The electrophilic 17-oxo-docosahexaenoic acid (17-oxo-DHA) enhances the anti-inflammatory potency of fluticasone propionate

Abstract

The electrophilic cyclooxygenase-2-derived 17-oxo-DHA promotes anti-oxidant and anti-inflammatory effects by acting through Nrf2-dependent and -independent mechanisms. Herein we investigated the anti-inflammatory efficacy of 17-oxo-DHA compared with fluticasone propionate (FP). In LPS-stimulated human macrophages, 17-oxo-DHA and FP displayed a similar pattern of cytokine suppression, with additive effects for TNFα, IL-6, IL-12, RANTES. In addition, 17-oxo-DHA suppressed two cytokines that were insensitive to FP (IL-1β and C-GSF) thus displaying a broader spectrum of activity compared to the steroid. These data indicated that (i) 17-oxo-DHA and FP act through complementary and synergistic mechanisms and (ii) the combination of the two drugs results in increased anti-inflammatory potency.

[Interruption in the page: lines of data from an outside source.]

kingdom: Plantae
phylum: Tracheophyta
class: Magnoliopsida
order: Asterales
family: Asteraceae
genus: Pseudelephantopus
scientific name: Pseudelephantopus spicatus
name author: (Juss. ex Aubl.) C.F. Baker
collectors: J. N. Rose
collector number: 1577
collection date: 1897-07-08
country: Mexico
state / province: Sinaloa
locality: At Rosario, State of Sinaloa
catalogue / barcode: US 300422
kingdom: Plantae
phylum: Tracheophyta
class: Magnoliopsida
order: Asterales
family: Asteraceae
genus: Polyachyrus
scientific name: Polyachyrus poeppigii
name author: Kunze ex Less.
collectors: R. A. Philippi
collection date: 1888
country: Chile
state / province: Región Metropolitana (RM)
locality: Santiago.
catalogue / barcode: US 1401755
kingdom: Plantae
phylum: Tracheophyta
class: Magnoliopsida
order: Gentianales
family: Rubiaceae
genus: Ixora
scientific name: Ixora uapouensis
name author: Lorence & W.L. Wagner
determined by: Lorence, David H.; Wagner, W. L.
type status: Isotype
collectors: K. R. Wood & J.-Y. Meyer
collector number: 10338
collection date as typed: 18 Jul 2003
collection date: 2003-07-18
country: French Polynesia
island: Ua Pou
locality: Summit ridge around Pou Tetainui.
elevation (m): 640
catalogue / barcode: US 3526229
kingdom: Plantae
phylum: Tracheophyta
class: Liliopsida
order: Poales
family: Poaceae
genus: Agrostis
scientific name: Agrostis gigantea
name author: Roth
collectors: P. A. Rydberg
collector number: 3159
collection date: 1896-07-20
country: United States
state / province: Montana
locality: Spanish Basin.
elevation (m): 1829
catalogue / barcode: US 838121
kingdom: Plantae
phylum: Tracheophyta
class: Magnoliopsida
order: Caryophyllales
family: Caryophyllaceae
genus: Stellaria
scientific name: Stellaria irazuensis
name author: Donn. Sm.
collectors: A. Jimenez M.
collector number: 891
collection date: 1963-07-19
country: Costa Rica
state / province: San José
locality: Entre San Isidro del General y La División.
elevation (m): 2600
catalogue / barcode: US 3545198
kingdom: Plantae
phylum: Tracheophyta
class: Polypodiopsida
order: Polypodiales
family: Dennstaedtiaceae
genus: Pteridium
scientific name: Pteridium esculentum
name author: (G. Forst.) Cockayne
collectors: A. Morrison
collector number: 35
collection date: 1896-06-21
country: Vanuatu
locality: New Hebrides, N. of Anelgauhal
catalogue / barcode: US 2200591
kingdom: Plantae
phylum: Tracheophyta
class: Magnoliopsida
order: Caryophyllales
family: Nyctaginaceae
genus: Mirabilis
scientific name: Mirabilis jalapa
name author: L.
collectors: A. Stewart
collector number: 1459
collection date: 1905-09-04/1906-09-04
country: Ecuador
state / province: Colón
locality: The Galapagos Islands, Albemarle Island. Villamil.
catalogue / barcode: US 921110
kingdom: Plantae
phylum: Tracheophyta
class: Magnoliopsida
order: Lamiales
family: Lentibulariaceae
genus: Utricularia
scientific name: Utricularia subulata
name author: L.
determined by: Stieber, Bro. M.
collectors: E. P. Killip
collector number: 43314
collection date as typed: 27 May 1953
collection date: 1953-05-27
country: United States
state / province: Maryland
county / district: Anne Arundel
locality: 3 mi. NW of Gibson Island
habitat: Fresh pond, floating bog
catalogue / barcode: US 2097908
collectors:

To assess whether 17-oxo-DHA was able to overcome steroid resistance, THP1 cells were stimulated with IL-1β/10% cigarette smoke extract (CSE) and TNFα suppression by FP was measured. In this experimental model, the efficacy and potency of FP in suppressing TNFα (measured as IC 50 and I max ) were significantly reduced compared to LPS-stimulated cells. The addition of 17-oxo-DHA led to a significant increase of FP potency both in LPS- and IL-1β/CSE-stimulated cells (I max 98.5% and 97.7%, respectively), without changes of the IC 50 . These data suggest that 17-oxo-DHA did not revert the steroid resistant phenotype but significantly enhanced the potency of FP, also in the presence of IL-1β/CSE, with mechanisms to be defined. Overall, data herein reported support that 17-oxo-DHA enhances the anti-inflammatory potency of FP and may be useful to overcome steroid resistance.